Principal Investigator Ronitt Rubinfeld
Project Website http://www.nsf.gov/awardsearch/showAward?AWD_ID=1650733&HistoricalAwards=false
Project Start Date September 2016
Project End Date August 2018
It is common scientific practice to propose a model which randomly generates combinatorial objects that are intended to be good approximations of data that we see in the real world. Such models include widely studied random graph models, preferential attachment models and small world networks. Since these models are in such widespread use, many analytical algorithms have been proposed to work with data assumed to be generated according to them. This project has the larger goal of giving a methodology for understanding when these hypothesized models accurately describe the actual data. Unfortunately, it can be shown that for these and other related models, testing that the data comes from such a model requires a tremendous number of samples in the worst case. This project studies methods of making the problem more tractable by determining whether the models are "good enough" descriptions of the data: that is, determining whether the actual data yields the same behavior as the data generated by the models, from the point of view of the analytical algorithms being used. The PIs will exploit potential computational limitations of the analytical algorithms to expedite the tasks of testing randomness properties of the actual samples. In technical terms, this project investigates ways of testing the pseudo-randomness of distributions against various specific classes of algorithms and circuits.
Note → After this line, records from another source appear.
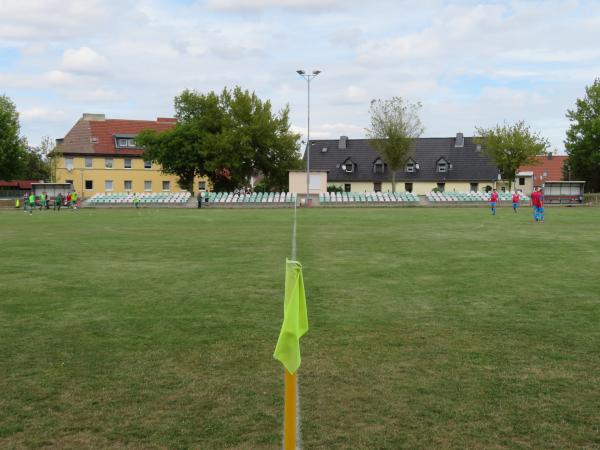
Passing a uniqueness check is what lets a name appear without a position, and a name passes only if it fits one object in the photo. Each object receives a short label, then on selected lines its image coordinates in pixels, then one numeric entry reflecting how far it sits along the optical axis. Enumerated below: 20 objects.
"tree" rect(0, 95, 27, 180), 62.12
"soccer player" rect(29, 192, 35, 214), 46.58
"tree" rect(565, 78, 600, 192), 71.06
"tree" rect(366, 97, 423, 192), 71.31
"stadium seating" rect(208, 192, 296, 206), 58.84
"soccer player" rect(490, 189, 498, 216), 39.66
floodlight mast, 52.83
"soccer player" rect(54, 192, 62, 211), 53.83
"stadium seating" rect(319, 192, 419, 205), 58.88
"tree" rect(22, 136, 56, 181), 93.43
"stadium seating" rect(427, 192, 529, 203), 58.62
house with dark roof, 79.94
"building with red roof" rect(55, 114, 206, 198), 80.62
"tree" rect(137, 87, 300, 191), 67.44
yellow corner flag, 3.63
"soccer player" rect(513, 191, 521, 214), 41.62
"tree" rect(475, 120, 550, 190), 75.69
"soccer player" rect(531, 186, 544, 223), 30.16
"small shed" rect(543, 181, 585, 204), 57.12
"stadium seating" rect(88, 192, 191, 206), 59.78
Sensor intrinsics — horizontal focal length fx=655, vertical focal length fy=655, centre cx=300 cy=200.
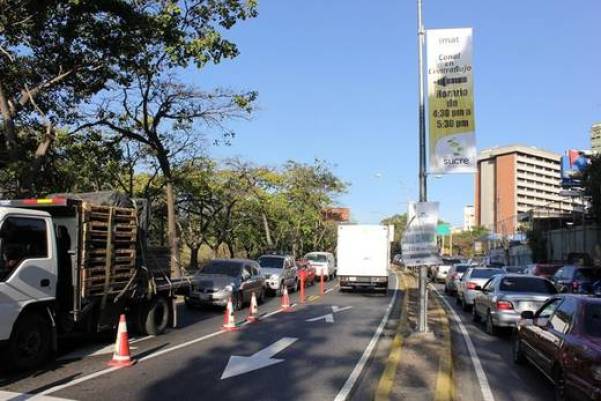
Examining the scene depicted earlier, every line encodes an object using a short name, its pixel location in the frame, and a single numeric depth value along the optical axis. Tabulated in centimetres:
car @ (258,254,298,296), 2611
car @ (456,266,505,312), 2008
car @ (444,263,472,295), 2808
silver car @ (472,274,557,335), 1382
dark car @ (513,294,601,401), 664
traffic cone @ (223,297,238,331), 1446
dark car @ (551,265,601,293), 2275
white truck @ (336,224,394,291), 2783
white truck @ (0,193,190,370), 923
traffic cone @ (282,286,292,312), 1955
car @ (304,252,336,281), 4034
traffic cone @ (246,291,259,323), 1609
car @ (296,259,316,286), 3419
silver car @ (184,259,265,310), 1877
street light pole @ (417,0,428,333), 1319
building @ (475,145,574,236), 14012
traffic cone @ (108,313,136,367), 987
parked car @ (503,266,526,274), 3021
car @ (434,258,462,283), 4147
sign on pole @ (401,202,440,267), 1298
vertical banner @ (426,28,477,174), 1227
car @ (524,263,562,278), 3017
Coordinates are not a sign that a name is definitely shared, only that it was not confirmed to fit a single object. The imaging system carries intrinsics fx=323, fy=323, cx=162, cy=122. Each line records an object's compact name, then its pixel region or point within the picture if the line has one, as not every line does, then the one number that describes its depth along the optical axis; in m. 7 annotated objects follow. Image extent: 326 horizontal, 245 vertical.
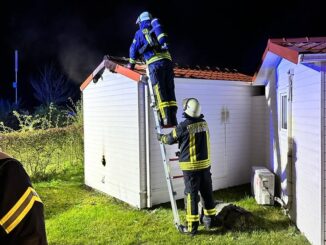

Connections to the complexity theoretic concepts of derandomization and circuit lower bounds will be explored.
The broader impact of this project includes engagement in Computer Science Unplugged activities for elementary school children, MIT PRIMES mathematical research with high school students, participation in activities for promoting women in research, mentoring and education of young researchers, development of new courses, and dissemination of results through publications, surveys, and public lectures.